Provided records:
+ + + +

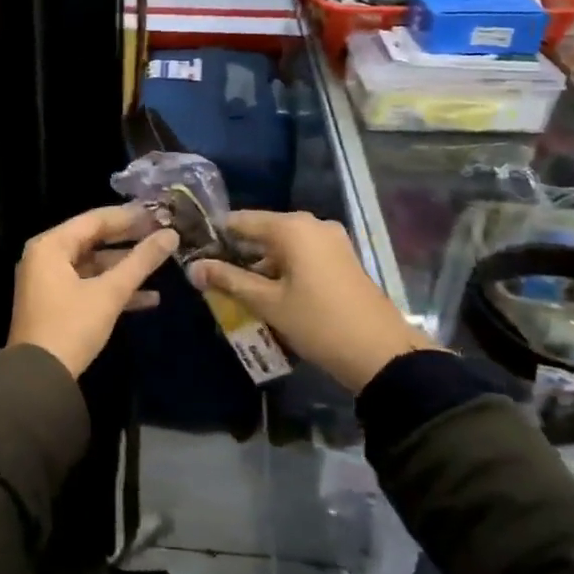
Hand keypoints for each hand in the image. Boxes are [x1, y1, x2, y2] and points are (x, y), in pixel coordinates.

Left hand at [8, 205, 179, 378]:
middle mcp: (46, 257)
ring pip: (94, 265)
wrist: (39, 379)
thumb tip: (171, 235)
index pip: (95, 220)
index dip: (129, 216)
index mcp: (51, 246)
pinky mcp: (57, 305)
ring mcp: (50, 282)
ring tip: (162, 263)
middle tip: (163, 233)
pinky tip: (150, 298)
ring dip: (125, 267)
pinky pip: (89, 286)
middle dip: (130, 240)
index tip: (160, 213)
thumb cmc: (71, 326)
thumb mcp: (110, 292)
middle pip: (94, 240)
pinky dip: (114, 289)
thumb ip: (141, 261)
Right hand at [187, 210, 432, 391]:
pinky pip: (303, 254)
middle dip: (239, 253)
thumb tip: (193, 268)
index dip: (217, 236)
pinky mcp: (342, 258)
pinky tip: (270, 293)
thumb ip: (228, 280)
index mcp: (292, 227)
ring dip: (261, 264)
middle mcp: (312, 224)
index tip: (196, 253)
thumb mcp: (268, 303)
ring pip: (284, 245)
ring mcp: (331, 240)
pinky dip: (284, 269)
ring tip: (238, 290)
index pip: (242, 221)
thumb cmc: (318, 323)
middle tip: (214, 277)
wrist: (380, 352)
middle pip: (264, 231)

+ + + +

Goal of the exercise:
Look above for the line with "index mcp: (51, 246)" and the line with "index pip: (242, 221)", and reproduce exactly those two lines plus every line between, nothing more.

Solution to this exercise:
index mcp: (51, 246)
pinky mcp: (57, 305)
ring mcp: (50, 282)
ring tip: (162, 263)
middle tip: (163, 233)
pinky tip: (150, 298)
ring dip: (125, 267)
pinky pip: (89, 286)
middle dip: (130, 240)
index tip: (160, 213)
thumb cmc: (71, 326)
thumb mcp: (110, 292)
middle pip: (94, 240)
pinky dip: (114, 289)
thumb ip: (141, 261)
Right hand at [187, 210, 432, 391]:
pinky pip: (303, 254)
middle dip: (239, 253)
thumb tip: (193, 268)
index dip: (217, 236)
pinky mcp: (342, 258)
pinky tip: (270, 293)
thumb ip: (228, 280)
index mcp: (292, 227)
ring dip: (261, 264)
middle mcp: (312, 224)
index tip: (196, 253)
thumb mcp: (268, 303)
ring pip: (284, 245)
ring mcp: (331, 240)
pinky dip: (284, 269)
ring tip: (238, 290)
index pip: (242, 221)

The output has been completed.